• [文書抜粋]:
***

外字は個々の副本に対して定義されているので、代替文字列を取り出すには、 あらかじめ副本を選択しておく必要があります。 外字のフォントを取り出す際は、これに加えて外字の「高さ」も選択しておく 必要がありましたが、代替文字列には高さの概念がないので必要ありません。

代替文字列は最長で EB_MAX_ALTERNATION_TEXT_LENGTH バイト (= 31 バイト) です。 ただし、この長さにはナル文字の分は含んでいないので、buffer はもう 1 バイト分余裕を持たせています。

データ型の詳細

この節で説明しているデータ型を使うには、次のようにヘッダファイルを 読み込んで下さい。

#include <eb/appendix.h>

EB_Appendix

EB_Appendix 型は、一冊の CD-ROM 書籍を表します。 CD-ROM 書籍へのアクセスは、すべてこの型のオブジェクトを介して行います。 同時に複数の CD-ROM 書籍にアクセスする際は、書籍一冊毎にオブジェクトを 作る必要があります。

EB_Appendix オブジェクトの操作は、すべて EB ライブラリが 用意している関数で行います。 アプリケーションプログラムは、直接 EB_Appendix オブジェクト のメンバを参照したり、セットしたりすべきではありません。

EB_Appendix オブジェクトを使用する際は、まずそのオブジェクト に対して eb_initialize_book() を呼んで初期化しなくては なりません。

関数の詳細

この節で説明している関数を使うには、次のようにヘッダファイルを読み込んで 下さい。

#include <eb/appendix.h>

void eb_initialize_appendix (EB_Appendix *app)

関数 eb_initialize_appendix() は、app の指す EB_Appendix オブジェクトを初期化します。 EB_Appendix オブジェクトに対して EB ライブラリの他の関数を 呼ぶ前に、必ずそのオブジェクトを初期化しなくてはなりません。 初期化していないオブジェクトに対して、EB ライブラリの他の関数を呼んだ 場合の動作は未定義です。 また、すでに初期化したオブジェクトに対して、 再度 eb_initialize_appendix() を呼んではいけません。 呼んだ場合の動作は未定義です。

void eb_finalize_appendix (EB_Appendix *app)

関数 eb_finalize_appendix() は、app が指す EB_Appendix オブジェクトの後始末を行います。

オブジェクトが割り当てて管理していたメモリはすべて解放され、 ファイルディスクリプタもすべて閉じられます。 オブジェクトが appendix と結び付いていた場合は、結び付きが解かれます。

***

• [課題]: 上の EB ライブラリの解説文を、最後の文の後から書き継いでください。

• [データ抜粋]:
***

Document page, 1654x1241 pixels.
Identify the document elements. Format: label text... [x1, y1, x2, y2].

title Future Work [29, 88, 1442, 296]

***

• [解答]:
後始末をしたオブジェクトに対して eb_bind_appendix() を呼ぶことで、 オブジェクトを再利用することができます。

EB_Error_Code eb_bind_appendix (EB_Appendix *app, const char *path)

関数 eb_bind_appendix() は、app の指す EB_Appendix オブジェクトを、パス path にある appendix に結び付けます。 パスには、appendix のトップディレクトリか遠隔アクセス識別子を指定します。 appendix のトップディレクトリとは、catalog あるいは catalogs ファイルの存在するディレクトリを指します。

オブジェクトがすでにappendix に結び付いていた場合、その appendix との 結び付きを解いてから、path にある appendix に結び付けます。

成功すると、関数は EB_SUCCESS を返します。 このとき、副本は未選択の状態になります。 失敗すると、オブジェクトを appendix との結び付きを解かれた状態にして、 原因を示すエラーコードを返します。

path は、EB_MAX_PATH_LENGTH バイトに収まて いなくてはなりません。 さらに、path が相対パスのときは、絶対パスに変換した結果が この長さに収まっていなくてはなりません。 これを超えると、EB_ERR_TOO_LONG_FILE_NAME を返します。

int eb_is_appendix_bound (EB_Appendix *app)

関数 eb_is_appendix_bound() は、app が appendix に 結び付いているかどうかを調べます。 結び付いていれば 1 を返し、そうでなければ 0 を返します。

EB_Error_Code eb_appendix_path (EB_Appendix *app, char *path)

関数 eb_appendix_path() は、app に結び付いている appendix のパスもしくは遠隔アクセス識別子を、path の指す領域 に書き込みます。

成功すると、関数は EB_SUCCESS を返します。 失敗すると、path の指す領域に空文字列を書き込み、原因を示す エラーコードを返します。

app は、あらかじめ書籍に結び付いている必要があります。 結びついていない場合は、EB_ERR_UNBOUND_BOOK を返します。

path に書き込むパス名のバイト数は、最長で EB_MAX_PATH_LENGTH になります。 この長さは、末尾のナル文字を含みません。 関数が返すパスは正規化された形になっているので、 eb_bind_appendix() に渡したときのものと同じとは限りません。 たとえば、相対パスだった場合は、絶対パスに変換されます。

EB_Error_Code eb_load_all_appendix_subbooks (EB_Appendix *app)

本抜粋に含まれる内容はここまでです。